Last week, The Monitor News reported that Herrera had been arrested by the Starr County sheriff’s office for murder after an abortion that occurred in January. The sheriff’s office was alerted about Herrera from an individual at a hospital where she was receiving care. Herrera was being held on $500,000 bail.
After widespread media attention and a protest on Saturday, the District Attorney of Starr County, Gocha Allen Ramirez, announced that the charges against Herrera were dropped. “In reviewing applicable Texas law, it is clear that Ms. Herrera cannot and should not be prosecuted for the allegation against her,” wrote Ramirez.
But why was Herrera arrested in the first place? According to Telemundo, the district attorney’s office presented Herrera’s case to a grand jury, which subsequently indicted her. The case has not yet been shared with the public.
Last year, Texas passed the draconian Senate Bill 8, a six-week abortion ban that also allows anyone to sue anybody who aids or abets an abortion. However, the citizen vigilante civil litigation is supposed to exempt anybody who receives an abortion.
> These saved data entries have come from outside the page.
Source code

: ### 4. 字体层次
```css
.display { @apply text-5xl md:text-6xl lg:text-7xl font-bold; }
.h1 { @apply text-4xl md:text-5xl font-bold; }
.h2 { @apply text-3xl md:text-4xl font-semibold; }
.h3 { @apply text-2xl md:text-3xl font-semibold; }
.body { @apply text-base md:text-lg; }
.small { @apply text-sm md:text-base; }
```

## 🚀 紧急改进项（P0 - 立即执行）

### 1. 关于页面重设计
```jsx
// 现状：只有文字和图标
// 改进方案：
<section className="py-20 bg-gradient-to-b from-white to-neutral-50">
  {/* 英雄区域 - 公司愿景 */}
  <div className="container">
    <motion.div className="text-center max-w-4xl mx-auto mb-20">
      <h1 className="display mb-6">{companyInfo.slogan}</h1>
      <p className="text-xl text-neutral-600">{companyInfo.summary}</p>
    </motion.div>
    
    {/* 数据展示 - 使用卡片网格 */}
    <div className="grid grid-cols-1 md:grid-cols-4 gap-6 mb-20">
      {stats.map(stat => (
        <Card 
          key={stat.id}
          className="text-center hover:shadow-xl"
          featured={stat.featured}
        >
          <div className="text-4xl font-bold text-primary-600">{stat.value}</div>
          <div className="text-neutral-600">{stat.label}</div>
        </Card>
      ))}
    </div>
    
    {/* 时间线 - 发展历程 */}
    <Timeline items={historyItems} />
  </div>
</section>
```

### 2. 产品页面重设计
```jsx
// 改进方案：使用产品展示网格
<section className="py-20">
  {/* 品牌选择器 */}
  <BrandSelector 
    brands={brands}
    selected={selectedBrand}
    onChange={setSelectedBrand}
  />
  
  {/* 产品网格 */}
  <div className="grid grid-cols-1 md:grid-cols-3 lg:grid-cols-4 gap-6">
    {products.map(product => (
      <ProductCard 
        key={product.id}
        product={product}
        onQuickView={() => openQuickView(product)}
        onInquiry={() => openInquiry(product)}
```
Rockie Gonzalez, the founder of the abortion fund La Frontera, spoke to Democracy Now about Herrera’s case, and why what happened to her is so alarming. Gonzalez said that Herrera shared something with a medical professional, who then alerted the authorities. For Gonzalez, this sets up a scenario, “where our people are going to be afraid to share potentially life-saving information with a medical professional for fear of arrest.”
Many have also noted that cases like Herrera’s put anybody who is pregnant in danger. It is virtually impossible to determine whether a terminated pregnancy is the result of a miscarriage or a self-induced abortion. Women of color are also more likely to be criminalized for having a miscarriage or stillbirth.
Roe v. Wade is almost certainly going to either be overturned or dramatically scaled back this summer. With states like Oklahoma passing near-total abortion bans, the options for women in Texas and surrounding areas are dwindling. There are even some Republicans campaigning for death penalties for abortions.
What happened to Lizelle Herrera is a likely preview of what’s to come for even more Texans.
The future that many abortion activists have been warning about is not in the distance, it’s here.